Content starts

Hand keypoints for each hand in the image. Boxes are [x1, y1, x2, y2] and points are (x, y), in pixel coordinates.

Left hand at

Content ends
Content starts

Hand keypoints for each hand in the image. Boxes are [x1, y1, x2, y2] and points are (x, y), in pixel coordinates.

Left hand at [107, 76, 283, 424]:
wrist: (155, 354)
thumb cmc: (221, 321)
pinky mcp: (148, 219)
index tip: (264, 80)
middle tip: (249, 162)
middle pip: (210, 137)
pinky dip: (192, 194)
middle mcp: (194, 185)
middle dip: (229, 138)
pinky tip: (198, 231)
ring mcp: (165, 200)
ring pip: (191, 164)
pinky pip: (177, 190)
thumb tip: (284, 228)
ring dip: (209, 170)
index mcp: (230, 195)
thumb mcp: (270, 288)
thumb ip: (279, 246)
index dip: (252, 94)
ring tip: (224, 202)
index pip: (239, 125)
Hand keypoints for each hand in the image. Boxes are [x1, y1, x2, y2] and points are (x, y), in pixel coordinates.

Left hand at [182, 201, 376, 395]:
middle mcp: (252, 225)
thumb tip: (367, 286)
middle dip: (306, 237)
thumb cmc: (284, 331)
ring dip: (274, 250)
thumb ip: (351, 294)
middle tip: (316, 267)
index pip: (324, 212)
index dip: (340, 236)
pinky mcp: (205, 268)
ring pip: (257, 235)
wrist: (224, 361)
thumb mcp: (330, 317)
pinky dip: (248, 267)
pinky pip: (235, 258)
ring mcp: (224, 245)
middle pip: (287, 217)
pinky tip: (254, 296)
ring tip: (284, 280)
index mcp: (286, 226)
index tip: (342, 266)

Content ends
Content starts

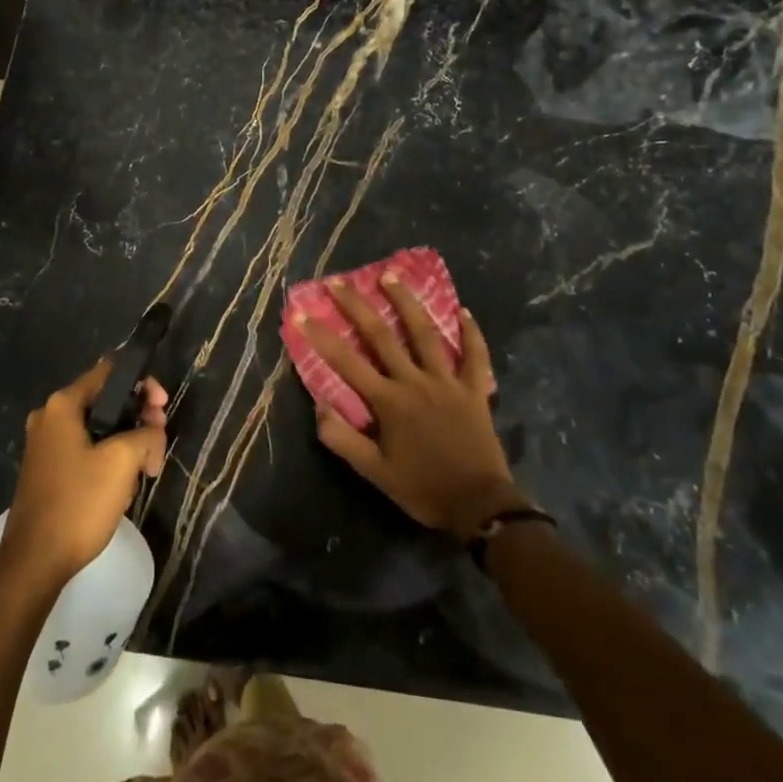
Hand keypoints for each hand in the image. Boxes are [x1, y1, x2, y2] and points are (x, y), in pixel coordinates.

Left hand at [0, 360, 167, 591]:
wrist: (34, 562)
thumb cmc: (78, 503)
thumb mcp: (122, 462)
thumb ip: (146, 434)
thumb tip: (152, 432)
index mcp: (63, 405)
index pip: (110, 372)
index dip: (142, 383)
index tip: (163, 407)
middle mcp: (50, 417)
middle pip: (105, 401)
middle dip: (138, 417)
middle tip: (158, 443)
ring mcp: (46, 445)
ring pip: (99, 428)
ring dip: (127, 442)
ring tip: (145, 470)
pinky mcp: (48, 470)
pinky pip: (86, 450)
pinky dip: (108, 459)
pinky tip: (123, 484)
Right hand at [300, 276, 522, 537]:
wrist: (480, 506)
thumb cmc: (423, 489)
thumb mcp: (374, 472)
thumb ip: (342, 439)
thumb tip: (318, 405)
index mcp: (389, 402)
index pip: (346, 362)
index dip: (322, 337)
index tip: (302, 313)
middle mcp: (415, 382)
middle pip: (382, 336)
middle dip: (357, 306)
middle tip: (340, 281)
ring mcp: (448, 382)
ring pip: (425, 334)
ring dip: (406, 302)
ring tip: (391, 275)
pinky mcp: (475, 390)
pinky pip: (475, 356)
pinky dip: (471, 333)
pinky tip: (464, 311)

Content ends

> **Work required**: Lines above with the word "Left" should be counted, and the reply is that count alone.

> **Task answer**: 4